> **Problem**: Return, exactly as written, the line containing "List each element's" and every line after it to the end of the records below, with no pictures.

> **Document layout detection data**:
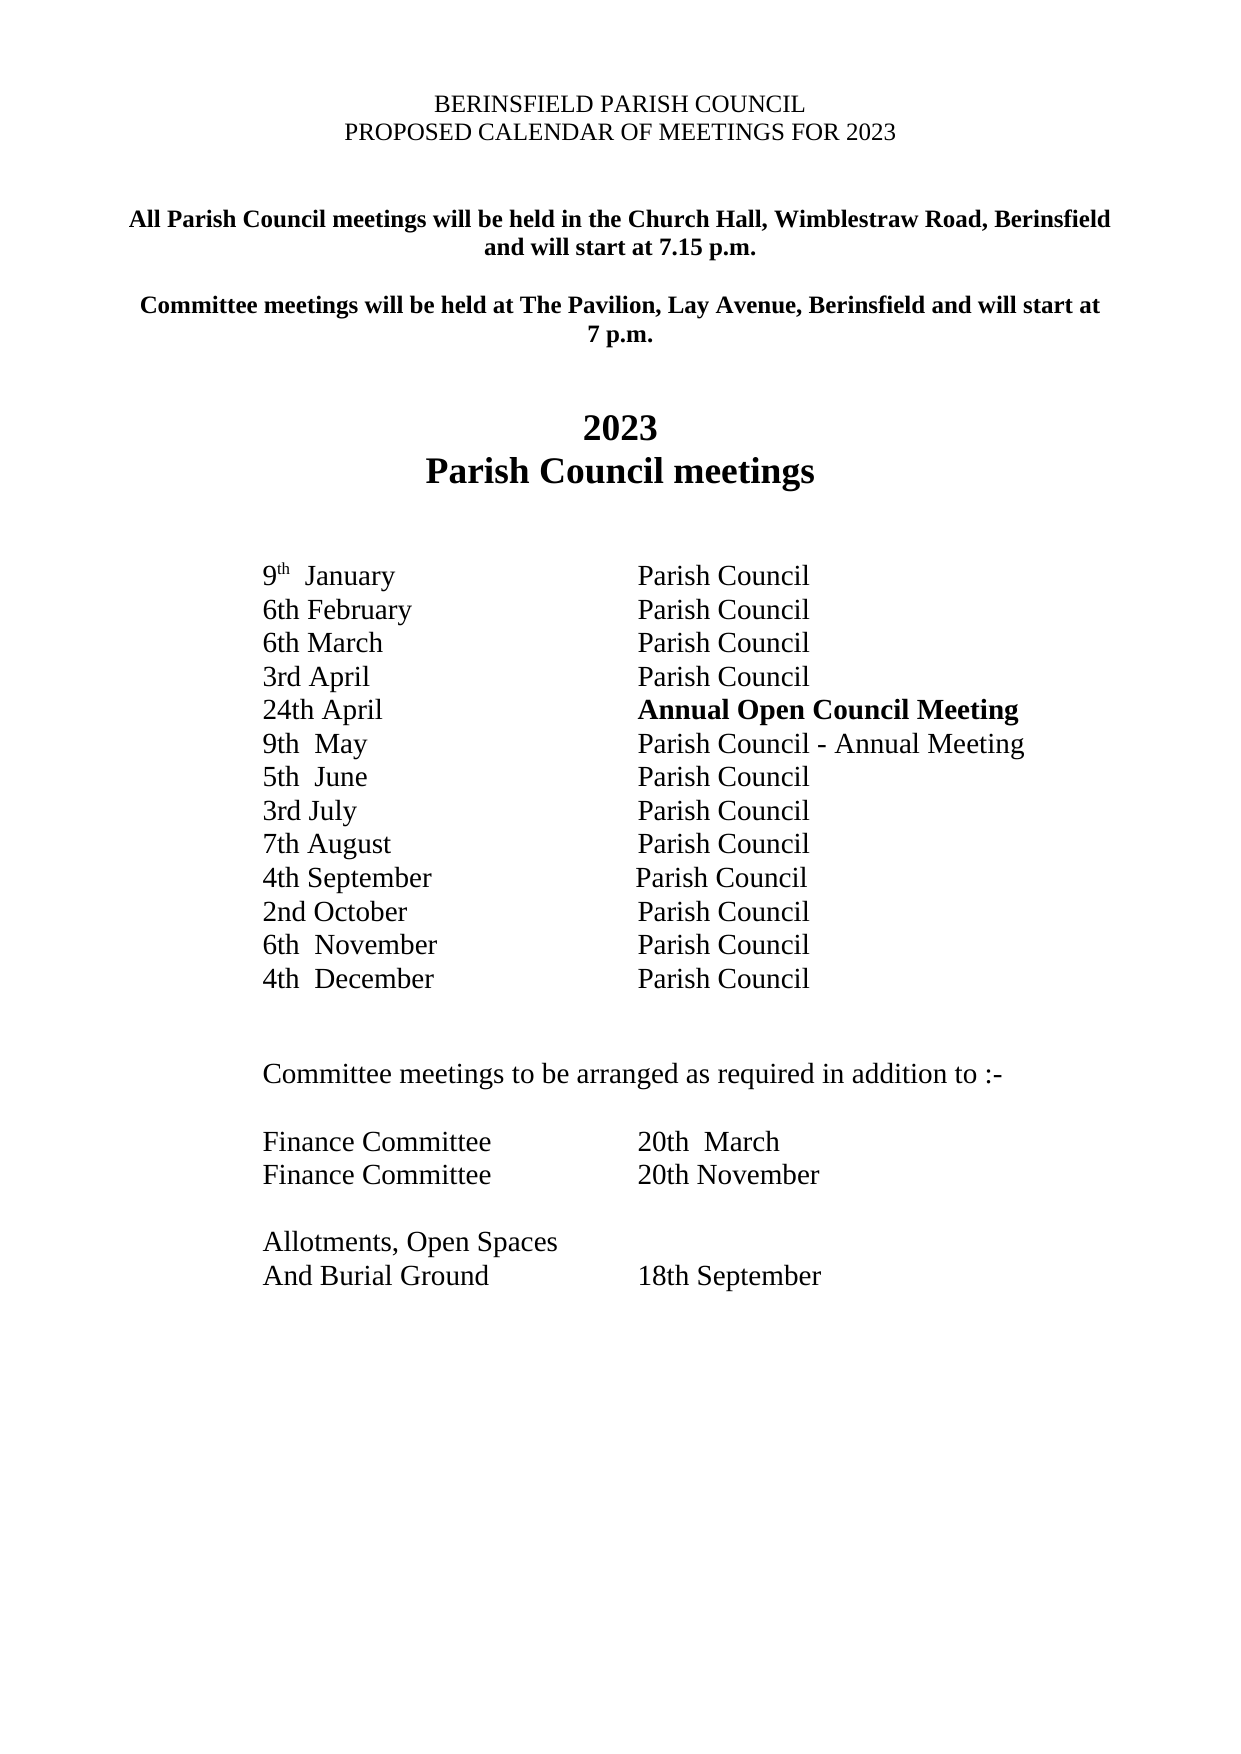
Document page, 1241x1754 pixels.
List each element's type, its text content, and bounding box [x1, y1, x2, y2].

text 7 p.m. [112, 319, 1128, 347]
text PROPOSED CALENDAR OF MEETINGS FOR 2023 [112, 117, 1128, 146]
text 2nd October Parish Council [187, 894, 1128, 927]
text 9th January Parish Council [112, 558, 1128, 592]
text 2023 [112, 405, 1128, 448]
text 4th September Parish Council [187, 860, 1128, 894]
text BERINSFIELD PARISH COUNCIL [112, 89, 1128, 117]
text Finance Committee 20th March [112, 1124, 1128, 1157]
text 3rd April Parish Council [187, 659, 1128, 692]
text 3rd July Parish Council [112, 793, 1128, 827]
text Parish Council meetings [112, 448, 1128, 491]
text 6th November Parish Council [187, 927, 1128, 961]
text Allotments, Open Spaces [112, 1224, 1128, 1258]
text 4th December Parish Council [187, 961, 1128, 994]
text 7th August Parish Council [187, 827, 1128, 860]
text 6th March Parish Council [187, 625, 1128, 659]
text Committee meetings will be held at The Pavilion, , Berinsfield and will start at [112, 290, 1128, 319]
text Finance Committee 20th November [112, 1157, 1128, 1191]
text And Burial Ground 18th September [112, 1258, 1128, 1291]
text 24th April Annual Open Council Meeting [187, 692, 1128, 726]
text 5th June Parish Council [112, 759, 1128, 793]
text All Parish Council meetings will be held in the Church Hall, Wimblestraw Road, Berinsfield and will start at 7.15 p.m. [112, 204, 1128, 261]
text Committee meetings to be arranged as required in addition to :- [112, 1057, 1128, 1090]
text 9th May Parish Council - Annual Meeting [112, 726, 1128, 759]
text 6th February Parish Council [112, 592, 1128, 625]
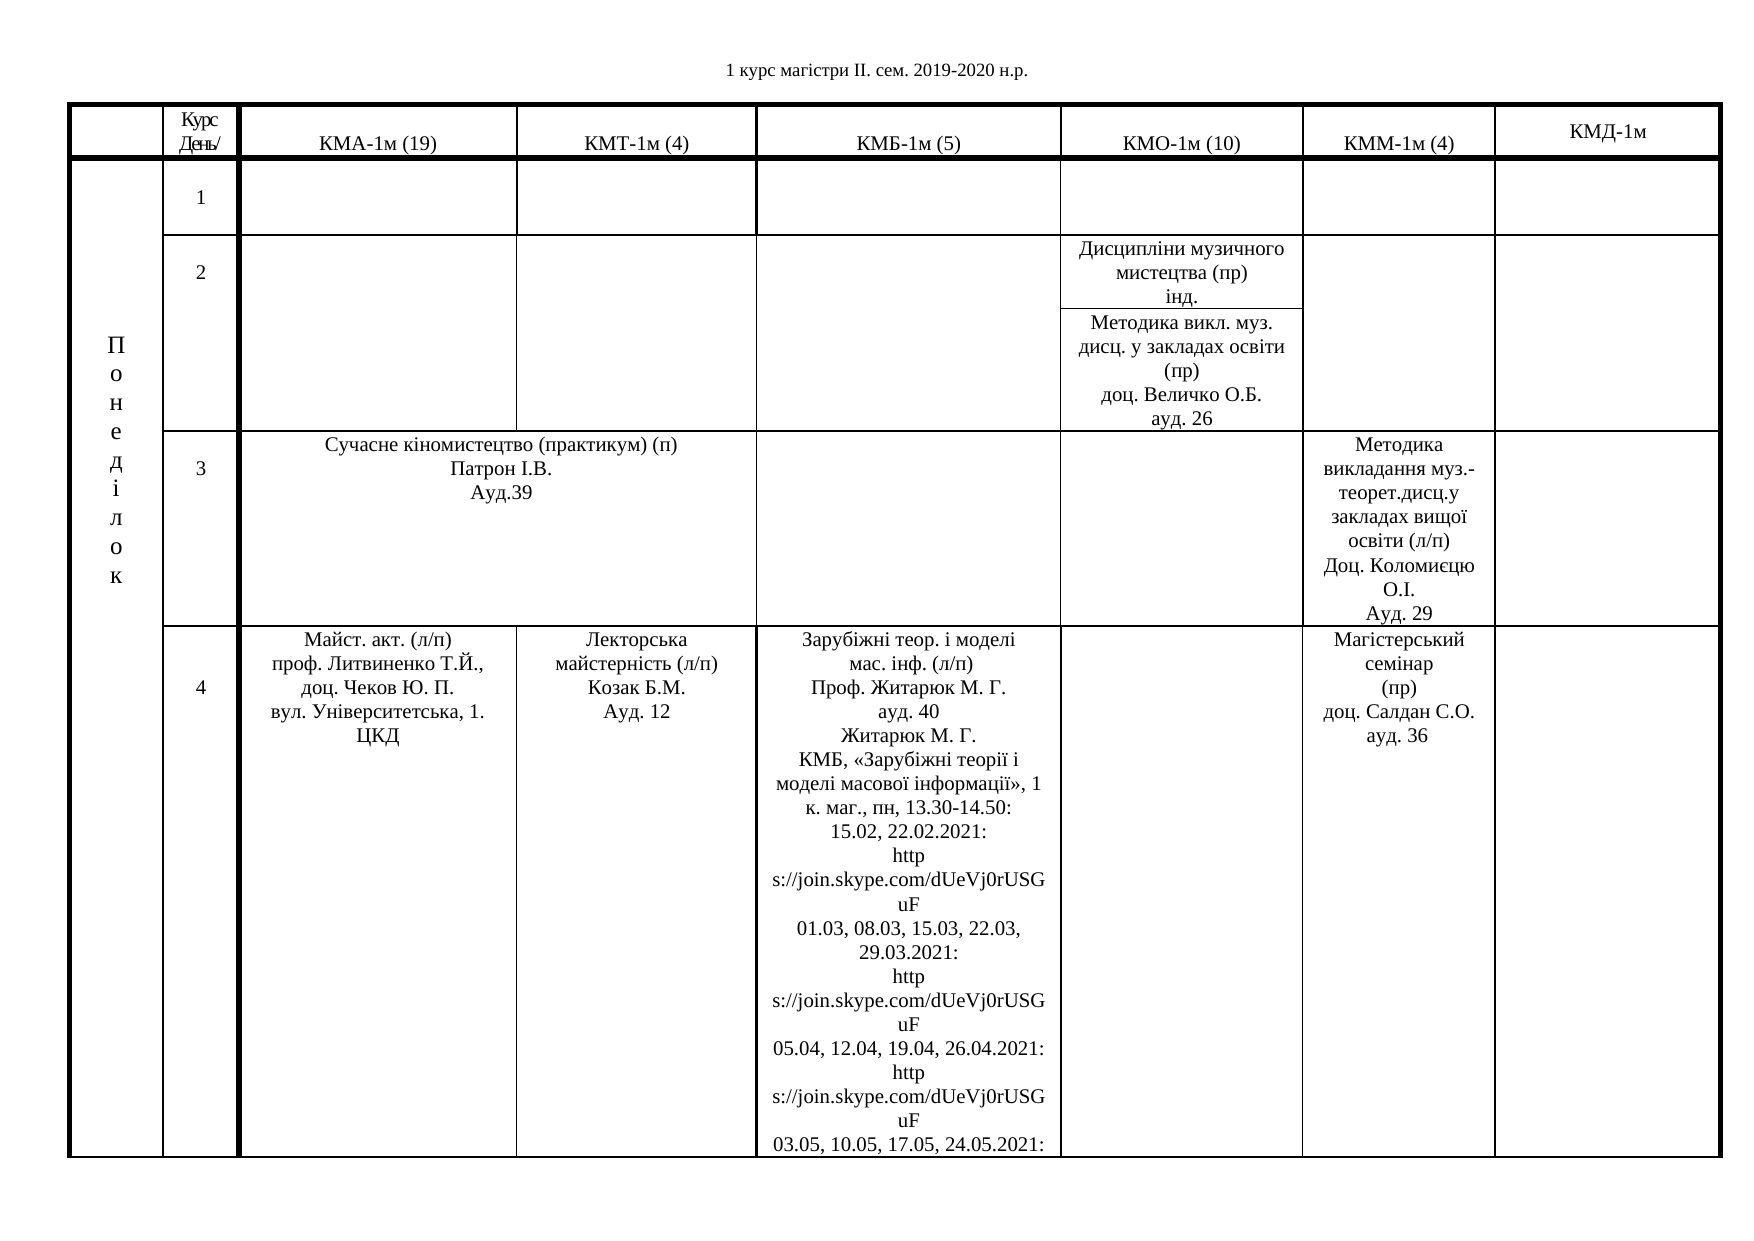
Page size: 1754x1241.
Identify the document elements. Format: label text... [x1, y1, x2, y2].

> **Result for this task**:
List each element's type, its text content, and bounding box [x1, y1, x2, y2].

text 7 p.m. [112, 319, 1128, 347]
text PROPOSED CALENDAR OF MEETINGS FOR 2023 [112, 117, 1128, 146]
text 2nd October Parish Council [187, 894, 1128, 927]
text 9th January Parish Council [112, 558, 1128, 592]
text 2023 [112, 405, 1128, 448]
text 4th September Parish Council [187, 860, 1128, 894]
text BERINSFIELD PARISH COUNCIL [112, 89, 1128, 117]
text Finance Committee 20th March [112, 1124, 1128, 1157]
text 3rd April Parish Council [187, 659, 1128, 692]
text 3rd July Parish Council [112, 793, 1128, 827]
text Parish Council meetings [112, 448, 1128, 491]
text 6th November Parish Council [187, 927, 1128, 961]
text Allotments, Open Spaces [112, 1224, 1128, 1258]
text 4th December Parish Council [187, 961, 1128, 994]
text 7th August Parish Council [187, 827, 1128, 860]
text 6th March Parish Council [187, 625, 1128, 659]
text Committee meetings will be held at The Pavilion, , Berinsfield and will start at [112, 290, 1128, 319]
text Finance Committee 20th November [112, 1157, 1128, 1191]
text And Burial Ground 18th September [112, 1258, 1128, 1291]
text 24th April Annual Open Council Meeting [187, 692, 1128, 726]
text 5th June Parish Council [112, 759, 1128, 793]
text All Parish Council meetings will be held in the Church Hall, Wimblestraw Road, Berinsfield and will start at 7.15 p.m. [112, 204, 1128, 261]
text Committee meetings to be arranged as required in addition to :- [112, 1057, 1128, 1090]
text 9th May Parish Council - Annual Meeting [112, 726, 1128, 759]
text 6th February Parish Council [112, 592, 1128, 625]
Page size: 1754x1241.
Identify the document elements. Format: label text... [x1, y1, x2, y2].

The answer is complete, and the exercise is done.